Pisani, pour faire reposer ses équipages, et radouber ses vaisseaux, relâcha dans le port de Sapienza, petite île à la pointe de la Morée. Ce port, très-profond, présentait une ouverture assez large que l'amiral voulut garder lui-même avec vingt galères et six gros vaisseaux, tandis que le reste de ses galères, au nombre de quinze, et tous les bâtiments de charge étaient au fond du port, sous le commandement de Morosini, son lieutenant[406].

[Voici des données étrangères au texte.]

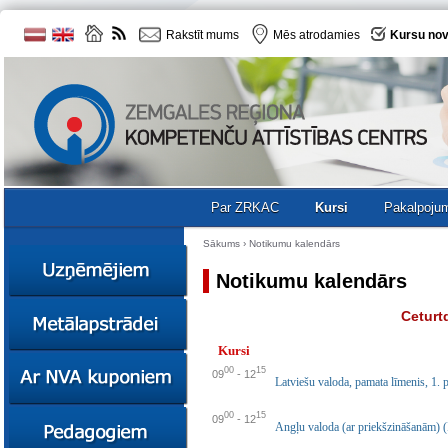
Rakstīt mums
Mēs atrodamies
Kursu nov
Par ZRKAC
Kursi
Pakalpoju
Sākums
›
Notikumu kalendārs
Notikumu kalendārs
Ziņas
Ceturt
Kursi
Kursi
Sociālā
Ziņas
00
15
09
-
12
uzņēmējdarbība
Latviešu valoda, pamata līmenis, 1. 
Kursi
Resursi
00
15
Ekskursijas
Kursi
09
-
12
Angļu valoda (ar priekšzināšanām) (
Zemgales uzņēmumu
katalogs
Karjeras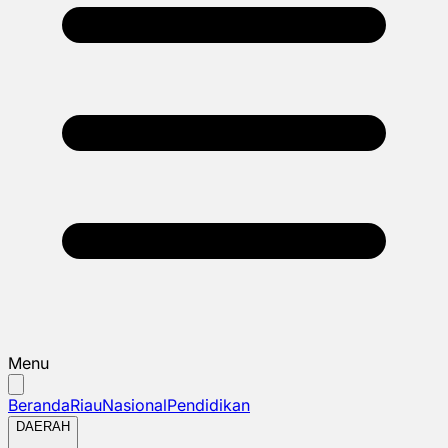
Menu
Beranda
Riau
Nasional
Pendidikan
DAERAH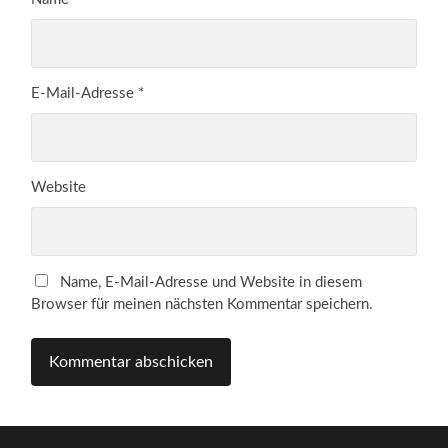
E-Mail-Adresse
*
Website
Name, E-Mail-Adresse und Website in diesem
Browser für meinen nächsten Kommentar speichern.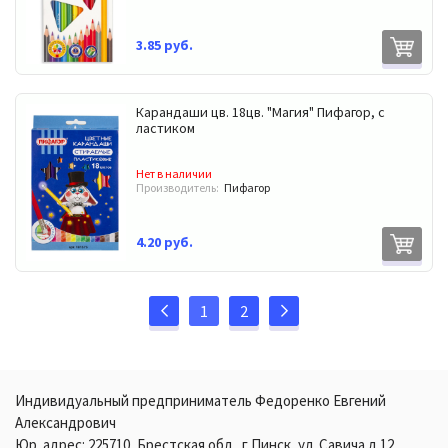
3.85 руб.
Карандаши цв. 18цв. "Магия" Пифагор, с
ластиком
Нет в наличии
Производитель:
Пифагор
4.20 руб.
1
2
Индивидуальный предприниматель Федоренко Евгений
Александрович
Юр. адрес: 225710, Брестская обл., г.Пинск, ул. Савича д.12,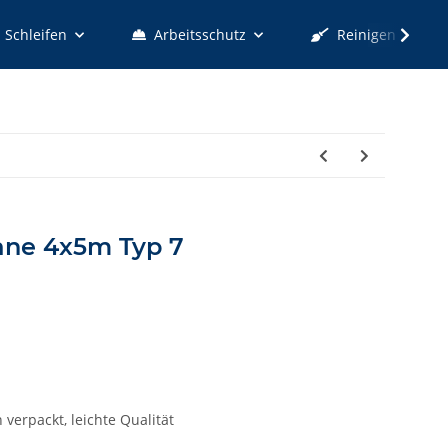
Schleifen
Arbeitsschutz
Reinigen
ne 4x5m Typ 7
 verpackt, leichte Qualität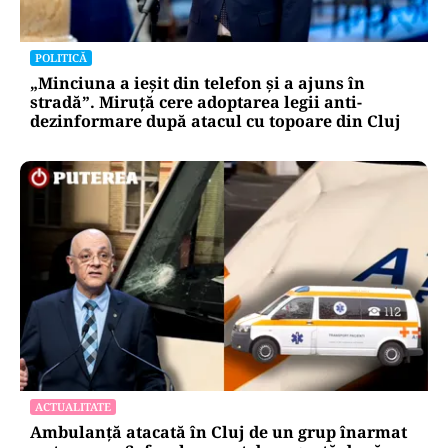
POLITICĂ
„Minciuna a ieșit din telefon și a ajuns în
stradă”. Miruță cere adoptarea legii anti-
dezinformare după atacul cu topoare din Cluj
ACTUALITATE
Ambulanță atacată în Cluj de un grup înarmat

[Note 406: Matteo VILLANI, liv. 4, chap. 32.]

[Note en marge: XXI. La flotte vénitienne détruite à Sapienza. 1354.]

Doria sortait dans ce temps-là de l'Archipel pour retourner à Gênes, où les ordres du sénat le rappelaient. Ses vaisseaux légers l'avertirent que la flotte ennemie était dans le port de Sapienza. Il se présenta, le 3 novembre, à l'entrée de la rade, tâchant d'attirer les Vénitiens par des provocations; mais Pisani n'avait garde d'accepter un combat dans lequel il n'aurait pu déployer toutes ses forces. L'audace des Génois ne lui permit pas de l'éviter. Tout-à-coup Jean Doria, neveu et lieutenant de l'amiral, faisant force de voiles et de rames, s'avança rapidement avec sa galère, et passa entre la côte et le dernier vaisseau des Vénitiens. En un instant il fut suivi de douze autres, et les treize galères[407], entrées dans la baie, se portèrent rapidement au fond du port, tandis que le reste de l'escadre génoise attaquait de front la ligne des vaisseaux de Pisani.